Texto de estudio
La fuerza destructiva del huracán Erick ha cobrado su víctima más inocente. Un niño pequeño, cuya edad se reporta entre los ocho meses y los dos años, murió trágicamente en el municipio de San Marcos, Guerrero, tras ser arrastrado por la violenta corriente de un río crecido mientras su madre intentaba ponerlo a salvo.
En medio de las cifras de daños, los reportes de vientos y las alertas de Protección Civil, una historia ha emergido para personificar el inmenso dolor humano que deja un desastre natural. La muerte de un niño en San Marcos, confirmada por la presidenta Claudia Sheinbaum, ha conmocionado al país y se ha convertido en el rostro de la tragedia del huracán Erick.
Según los informes, la madre del pequeño intentaba cruzar un río cuya corriente se había vuelto violenta por las lluvias torrenciales. En un instante desgarrador, la fuerza del agua le arrebató al niño de los brazos. Pese a los esfuerzos de búsqueda, el cuerpo del menor fue localizado más tarde sin vida.
La Elección Imposible de una Madre
Este suceso desgarrador va más allá de un simple accidente. Pone de manifiesto las decisiones imposibles que las personas en situaciones de extrema vulnerabilidad se ven obligadas a tomar durante una emergencia. ¿Por qué una madre intentaría cruzar un río embravecido con su hijo en brazos?
La respuesta, probablemente, se encuentra en la desesperación. Quizás huía de una vivienda que se estaba inundando, intentaba llegar a un refugio seguro o buscaba reunirse con otros familiares. Su acto, que terminó en la peor de las tragedias, no fue de imprudencia, sino una apuesta desesperada por la supervivencia en un entorno donde todas las opciones eran peligrosas.

Conjunto de tareas
**1)** Responde según el texto sobre el huracán Erick:
(a) ¿En qué municipio murió el niño?
(b) ¿Quién confirmó su muerte?
(c) ¿Qué había vuelto violenta la corriente del río?
**2)** ¿Puedes prolongar el texto sobre el huracán Erick a partir de su última oración?
El listado proviene de una fuente distinta.

Datos extraídos

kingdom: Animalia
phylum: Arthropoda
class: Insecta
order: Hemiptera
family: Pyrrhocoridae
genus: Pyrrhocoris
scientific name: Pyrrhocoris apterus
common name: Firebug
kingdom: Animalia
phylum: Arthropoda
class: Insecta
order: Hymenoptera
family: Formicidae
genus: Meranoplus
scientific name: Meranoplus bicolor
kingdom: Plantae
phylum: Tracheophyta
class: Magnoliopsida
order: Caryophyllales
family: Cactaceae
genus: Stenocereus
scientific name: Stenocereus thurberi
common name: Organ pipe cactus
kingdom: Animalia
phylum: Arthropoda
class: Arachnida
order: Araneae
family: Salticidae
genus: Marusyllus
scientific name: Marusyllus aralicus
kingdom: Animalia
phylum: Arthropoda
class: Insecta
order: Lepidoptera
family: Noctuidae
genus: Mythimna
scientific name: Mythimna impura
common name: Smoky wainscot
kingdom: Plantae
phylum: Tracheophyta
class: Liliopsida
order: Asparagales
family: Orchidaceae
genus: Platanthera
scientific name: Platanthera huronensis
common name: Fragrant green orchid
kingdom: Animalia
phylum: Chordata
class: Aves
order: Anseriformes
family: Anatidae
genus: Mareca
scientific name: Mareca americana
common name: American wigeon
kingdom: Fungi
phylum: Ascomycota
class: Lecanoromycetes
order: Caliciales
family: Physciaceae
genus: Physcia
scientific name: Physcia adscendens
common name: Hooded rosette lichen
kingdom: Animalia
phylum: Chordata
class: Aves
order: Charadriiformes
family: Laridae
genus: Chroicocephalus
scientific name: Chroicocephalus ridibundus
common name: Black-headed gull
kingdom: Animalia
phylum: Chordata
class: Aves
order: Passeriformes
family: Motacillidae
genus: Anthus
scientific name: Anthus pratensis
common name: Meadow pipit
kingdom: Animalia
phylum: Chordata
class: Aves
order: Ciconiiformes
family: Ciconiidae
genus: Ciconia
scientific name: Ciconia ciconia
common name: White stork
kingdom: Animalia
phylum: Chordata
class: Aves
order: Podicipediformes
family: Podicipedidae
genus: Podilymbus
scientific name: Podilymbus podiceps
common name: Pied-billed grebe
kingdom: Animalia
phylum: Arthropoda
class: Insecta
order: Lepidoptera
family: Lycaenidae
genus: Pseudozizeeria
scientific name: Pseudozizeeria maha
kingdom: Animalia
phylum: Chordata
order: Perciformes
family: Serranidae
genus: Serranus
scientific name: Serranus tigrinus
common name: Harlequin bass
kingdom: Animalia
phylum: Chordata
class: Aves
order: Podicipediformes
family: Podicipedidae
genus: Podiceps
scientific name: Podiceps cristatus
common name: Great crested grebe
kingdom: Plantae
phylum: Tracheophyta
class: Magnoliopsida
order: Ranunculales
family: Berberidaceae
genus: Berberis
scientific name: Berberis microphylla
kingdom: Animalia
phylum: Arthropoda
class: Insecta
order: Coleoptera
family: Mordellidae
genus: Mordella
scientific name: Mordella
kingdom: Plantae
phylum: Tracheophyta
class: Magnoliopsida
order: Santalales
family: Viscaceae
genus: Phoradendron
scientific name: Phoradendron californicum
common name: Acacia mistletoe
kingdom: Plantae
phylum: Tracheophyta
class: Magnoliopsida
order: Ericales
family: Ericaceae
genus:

Resultados de tareas
**1)**
(a) En San Marcos, Guerrero.
(b) La presidenta Claudia Sheinbaum.
(c) Las lluvias torrenciales.

**2)**
Esta historia obliga a mirar más allá del fenómeno meteorológico y a cuestionar las condiciones de pobreza y marginación que exponen a ciertas comunidades a un riesgo mucho mayor durante los desastres naturales.
«La madre del pequeño intentaba cruzar el río y el niño lo arrastró la corriente, más tarde fue localizado sin vida.» – Reporte de autoridades locales.
El Costo Humano de la Furia de la Naturaleza
Mientras los equipos de emergencia cuantifican los daños materiales —casas, carreteras, puentes—, la pérdida de una vida, y en especial la de un niño, es incalculable. Transforma las estadísticas abstractas del huracán en una realidad concreta y universalmente dolorosa.
La muerte del pequeño en San Marcos será el legado más triste y recordado del paso de ‘Erick’ por Guerrero. Es un llamado de atención sobre la importancia de las evacuaciones preventivas, la necesidad de contar con refugios accesibles y seguros, y la urgencia de proteger a las poblaciones más vulnerables antes de que la tragedia sea inevitable.
Las autoridades de Protección Civil del estado han reiterado el llamado a la población a no cruzar ríos ni arroyos crecidos y a mantenerse en lugares seguros, ya que, aunque el huracán se degrade, el riesgo de inundaciones y deslaves persiste.